Commentary

Contact: Digital Libraries

University libraries are quickly going digital. But plans by Google to offer fully searchable databases of digitized books have spurred controversy. The Google Print program has come under fire from authors and publishers because the search giant wants to scan copyrighted material for the databases.

Google paused temporarily this summer to allow publishers and authors to "opt out" of having their works scanned, but the trade organizations objected, saying the company must obtain their permission to scan the materials in the first place. Google resumed the scanning process on Nov. 1.

"This is a plain and brazen violation of copyright law," says Authors Guild president Nick Taylor. The Authors Guild and the Association of American Publishers have filed separate lawsuits against Google claiming that Google Print is violating copyrights on a broad scale.
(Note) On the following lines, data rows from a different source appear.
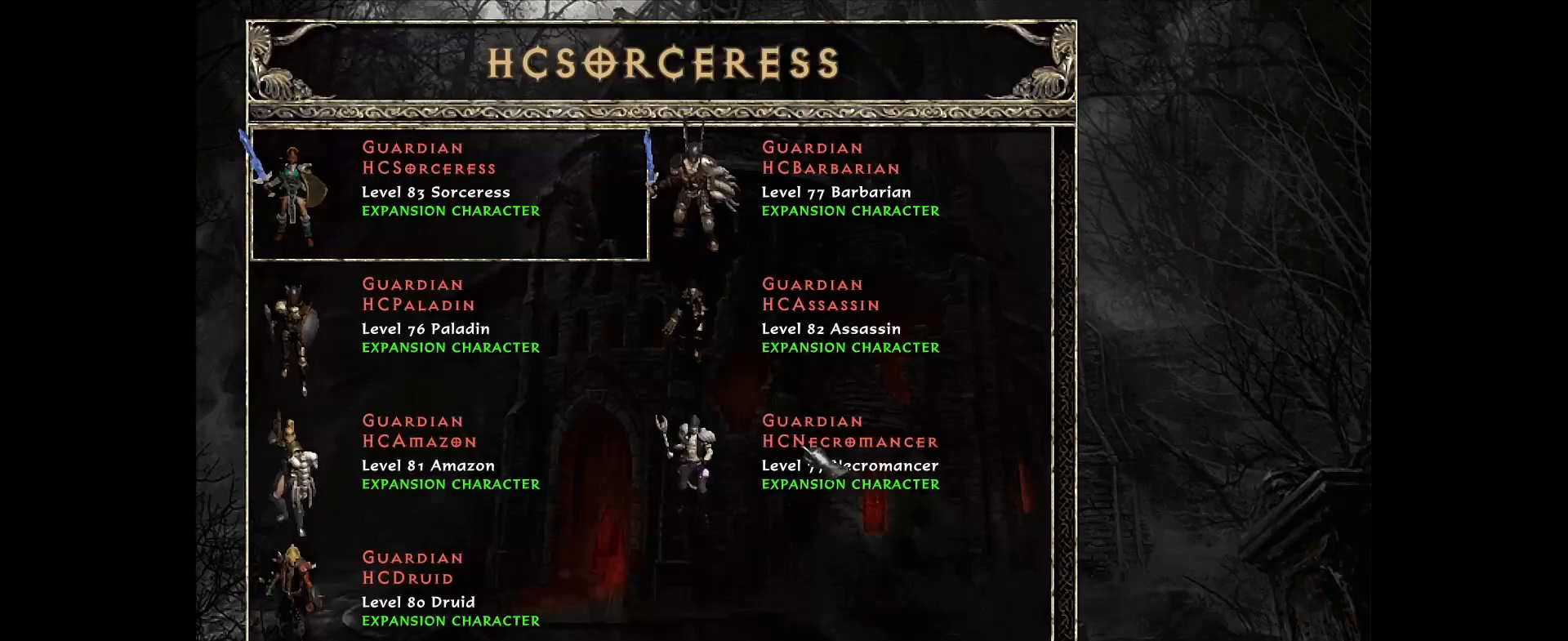
{"keys": [], "mouse": ["left"], "events": [[433, "mouse_left", "down"]]}
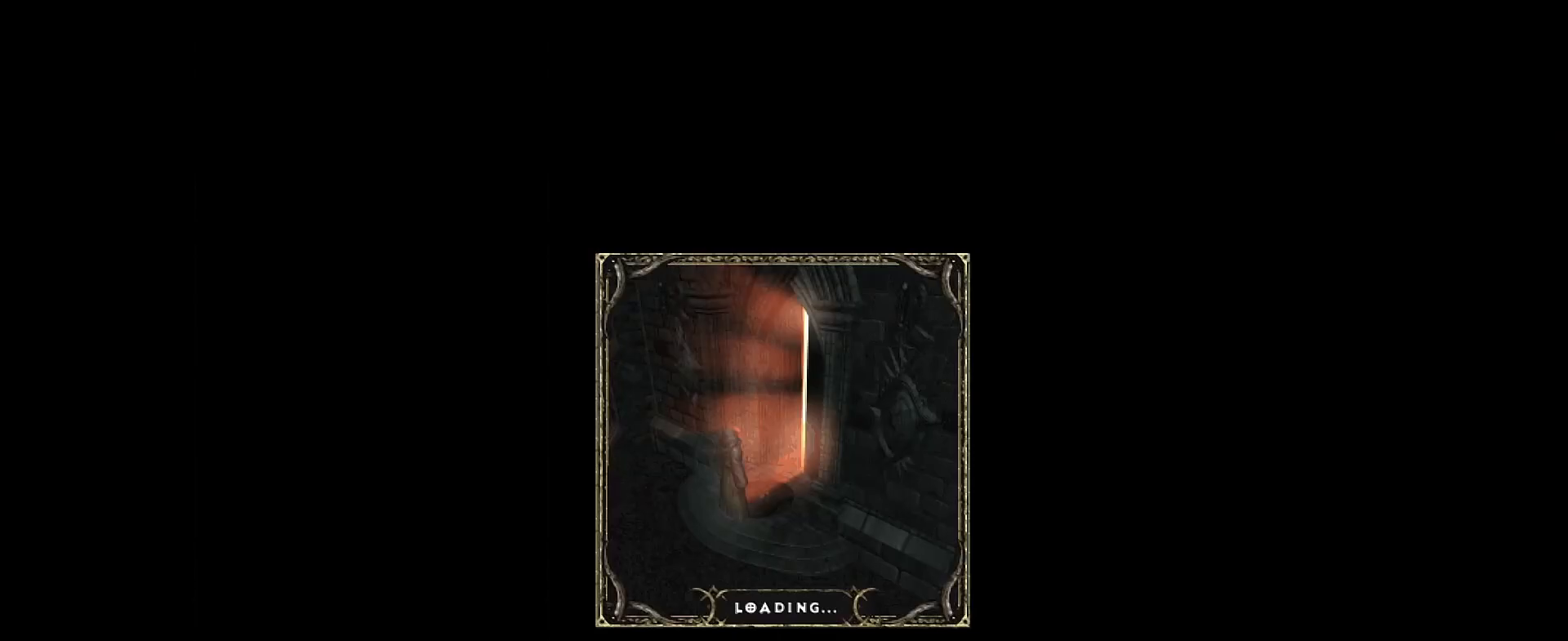
{"keys": [], "mouse": [], "events": [[33, "mouse_left", "up"], [133, "mouse_left", "down"], [250, "mouse_left", "up"], [333, "mouse_left", "down"], [450, "mouse_left", "up"]]}
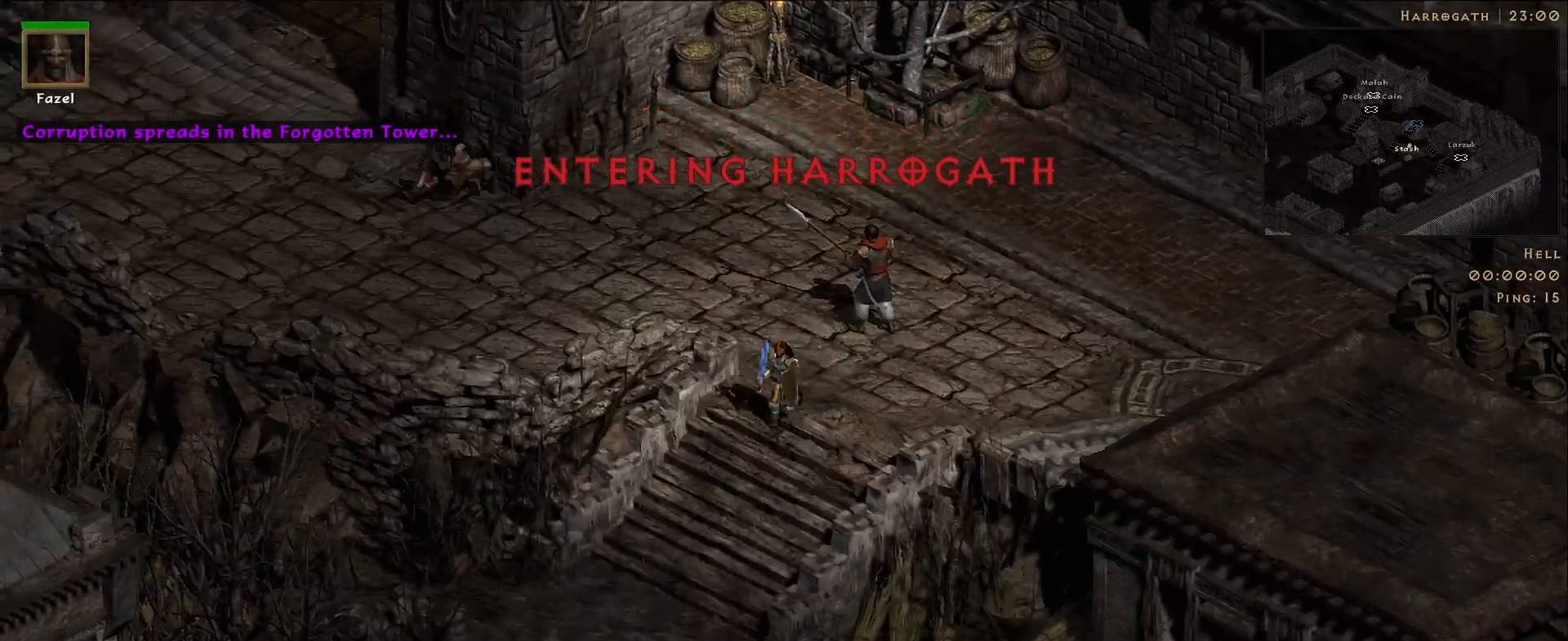
{"keys": [], "mouse": [], "events": [[283, "mouse_left", "down"], [433, "mouse_left", "up"]]}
Meanwhile, Yahoo! and Microsoft's msn, members of the global Open Content Alliance (OCA), plan to build a permanent archive of multilingual digitized text and multimedia content.

Legal wrangling aside, advertising pundits say the widespread deployment of digitized books opens up a whole new world of ad real estate.

"If you can classify books from categories, [such as] biology books and technical material, that might be a great audience to advertise to because you know you are targeting an expert crowd," says Matt Spiegel, president of Chicago-based Resolution Media, which partnered with OMD to deliver customers to Web sites through targeted search engine listings.

Spokespeople for Microsoft and Yahoo! say they have not begun to explore advertising opportunities within the searchable databases, but observers see plenty of opportunity beyond banner ads.

"Over the long term, online digitized books offer a new and compelling opportunity to shift from print to online advertising [through] contextual search and paid keywords," says Leigh Watson Healy, chief analyst at Think Outsell, Inc., a Burlingame, Calif., a consultant for the information industry.

"The advertising industry is ethically agnostic...If the medium exists and suits the industry's purpose, it will exploit it," says Simon Simek, a lecturer in the Strategic Communications department at Columbia University, which is an OCA participant. "The industry is putting advertising on any mode of transportation and with anyone who will accept a dollar." Digitized books won't be an exception.